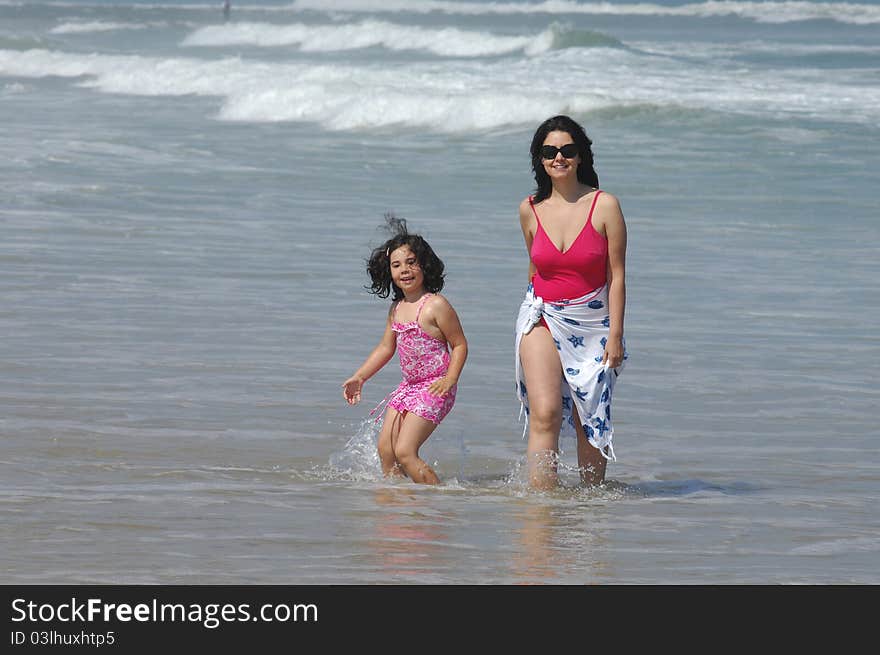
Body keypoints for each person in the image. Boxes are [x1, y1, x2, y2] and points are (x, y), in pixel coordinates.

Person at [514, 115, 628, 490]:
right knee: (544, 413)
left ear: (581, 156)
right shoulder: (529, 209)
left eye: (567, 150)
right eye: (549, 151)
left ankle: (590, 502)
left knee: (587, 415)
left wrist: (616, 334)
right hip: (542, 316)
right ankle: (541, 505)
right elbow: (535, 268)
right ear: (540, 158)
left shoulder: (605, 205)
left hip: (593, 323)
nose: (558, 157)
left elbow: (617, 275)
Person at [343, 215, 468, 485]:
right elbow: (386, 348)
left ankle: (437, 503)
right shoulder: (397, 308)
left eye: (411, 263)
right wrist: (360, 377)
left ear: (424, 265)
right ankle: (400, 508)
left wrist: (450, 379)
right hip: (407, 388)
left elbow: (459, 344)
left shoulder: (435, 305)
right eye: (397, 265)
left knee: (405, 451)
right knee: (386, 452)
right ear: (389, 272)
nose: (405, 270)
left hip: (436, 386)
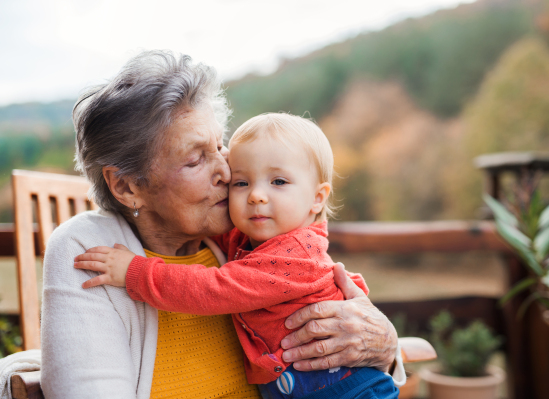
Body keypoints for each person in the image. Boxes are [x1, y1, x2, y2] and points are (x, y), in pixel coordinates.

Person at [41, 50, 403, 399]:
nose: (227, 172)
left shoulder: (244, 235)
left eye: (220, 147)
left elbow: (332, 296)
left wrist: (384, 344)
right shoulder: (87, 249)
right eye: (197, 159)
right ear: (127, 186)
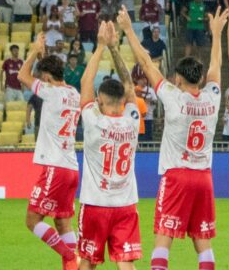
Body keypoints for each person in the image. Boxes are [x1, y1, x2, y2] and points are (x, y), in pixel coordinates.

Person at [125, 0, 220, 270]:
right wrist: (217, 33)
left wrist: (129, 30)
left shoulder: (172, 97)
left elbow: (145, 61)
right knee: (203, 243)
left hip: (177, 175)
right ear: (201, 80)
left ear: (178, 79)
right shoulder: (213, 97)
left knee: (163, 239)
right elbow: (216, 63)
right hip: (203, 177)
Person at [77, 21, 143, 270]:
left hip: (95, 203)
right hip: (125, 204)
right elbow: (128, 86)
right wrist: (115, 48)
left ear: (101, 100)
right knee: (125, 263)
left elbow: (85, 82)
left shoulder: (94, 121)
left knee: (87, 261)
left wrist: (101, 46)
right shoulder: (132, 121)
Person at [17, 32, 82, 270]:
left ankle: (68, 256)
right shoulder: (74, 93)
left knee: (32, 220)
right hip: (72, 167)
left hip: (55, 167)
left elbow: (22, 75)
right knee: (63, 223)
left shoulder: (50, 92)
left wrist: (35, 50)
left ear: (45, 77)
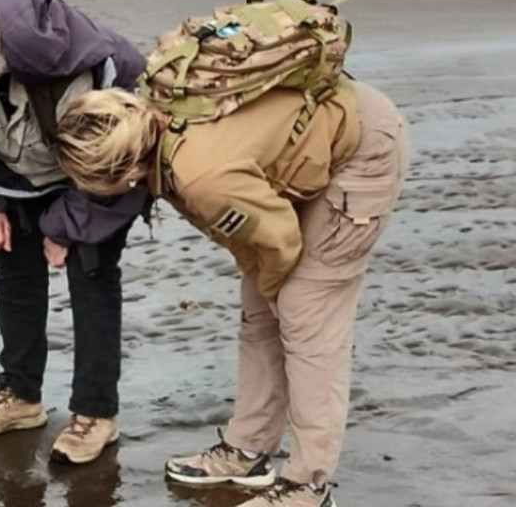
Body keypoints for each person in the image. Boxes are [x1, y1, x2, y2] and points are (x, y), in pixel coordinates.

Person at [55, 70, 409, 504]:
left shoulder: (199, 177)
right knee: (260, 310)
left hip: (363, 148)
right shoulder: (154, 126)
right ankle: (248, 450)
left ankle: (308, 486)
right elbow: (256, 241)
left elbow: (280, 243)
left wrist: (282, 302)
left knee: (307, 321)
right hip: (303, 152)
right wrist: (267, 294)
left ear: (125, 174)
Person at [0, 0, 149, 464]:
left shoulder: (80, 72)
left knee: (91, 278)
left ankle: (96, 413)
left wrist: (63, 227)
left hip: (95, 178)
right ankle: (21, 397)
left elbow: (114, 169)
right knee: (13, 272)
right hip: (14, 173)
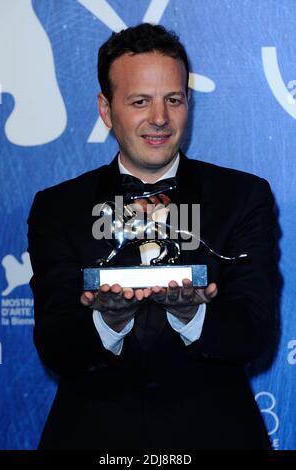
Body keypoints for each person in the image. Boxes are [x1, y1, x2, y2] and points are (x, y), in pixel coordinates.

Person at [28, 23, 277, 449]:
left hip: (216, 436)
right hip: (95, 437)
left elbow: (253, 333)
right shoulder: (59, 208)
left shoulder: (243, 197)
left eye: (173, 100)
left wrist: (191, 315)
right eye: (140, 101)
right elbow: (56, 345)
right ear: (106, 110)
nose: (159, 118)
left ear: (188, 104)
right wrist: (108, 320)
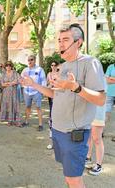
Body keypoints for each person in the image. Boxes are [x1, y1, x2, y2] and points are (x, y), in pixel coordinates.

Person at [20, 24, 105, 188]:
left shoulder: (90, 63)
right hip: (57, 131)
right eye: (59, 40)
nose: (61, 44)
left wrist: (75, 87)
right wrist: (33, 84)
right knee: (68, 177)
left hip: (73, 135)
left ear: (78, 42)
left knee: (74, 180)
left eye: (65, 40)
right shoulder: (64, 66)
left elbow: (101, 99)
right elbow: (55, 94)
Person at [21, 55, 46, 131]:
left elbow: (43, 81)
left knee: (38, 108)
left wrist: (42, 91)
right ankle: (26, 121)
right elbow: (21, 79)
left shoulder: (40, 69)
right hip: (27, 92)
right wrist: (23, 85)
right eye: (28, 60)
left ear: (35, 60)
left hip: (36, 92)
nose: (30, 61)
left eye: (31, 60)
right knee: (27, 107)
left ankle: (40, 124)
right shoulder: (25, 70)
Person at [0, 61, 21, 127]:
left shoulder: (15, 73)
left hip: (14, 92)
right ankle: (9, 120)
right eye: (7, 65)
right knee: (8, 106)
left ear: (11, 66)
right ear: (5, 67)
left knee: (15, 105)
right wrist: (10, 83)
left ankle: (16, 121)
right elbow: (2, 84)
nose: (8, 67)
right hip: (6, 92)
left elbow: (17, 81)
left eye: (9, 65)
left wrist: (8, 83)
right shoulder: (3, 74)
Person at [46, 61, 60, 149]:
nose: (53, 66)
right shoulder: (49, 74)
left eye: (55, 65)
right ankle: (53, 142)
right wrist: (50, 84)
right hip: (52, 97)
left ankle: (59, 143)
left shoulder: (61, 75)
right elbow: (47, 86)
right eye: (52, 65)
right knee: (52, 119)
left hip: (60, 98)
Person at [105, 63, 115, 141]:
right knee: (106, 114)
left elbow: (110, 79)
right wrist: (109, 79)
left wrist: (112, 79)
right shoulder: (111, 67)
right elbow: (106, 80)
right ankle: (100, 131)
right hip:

## Task brief
The answer must be every line from the records above that contains "nose".

## Result below
nose: (558, 157)
nose: (405, 270)
nose: (227, 172)
nose: (159, 118)
nose: (61, 44)
nose: (30, 61)
nose: (8, 67)
nose: (53, 66)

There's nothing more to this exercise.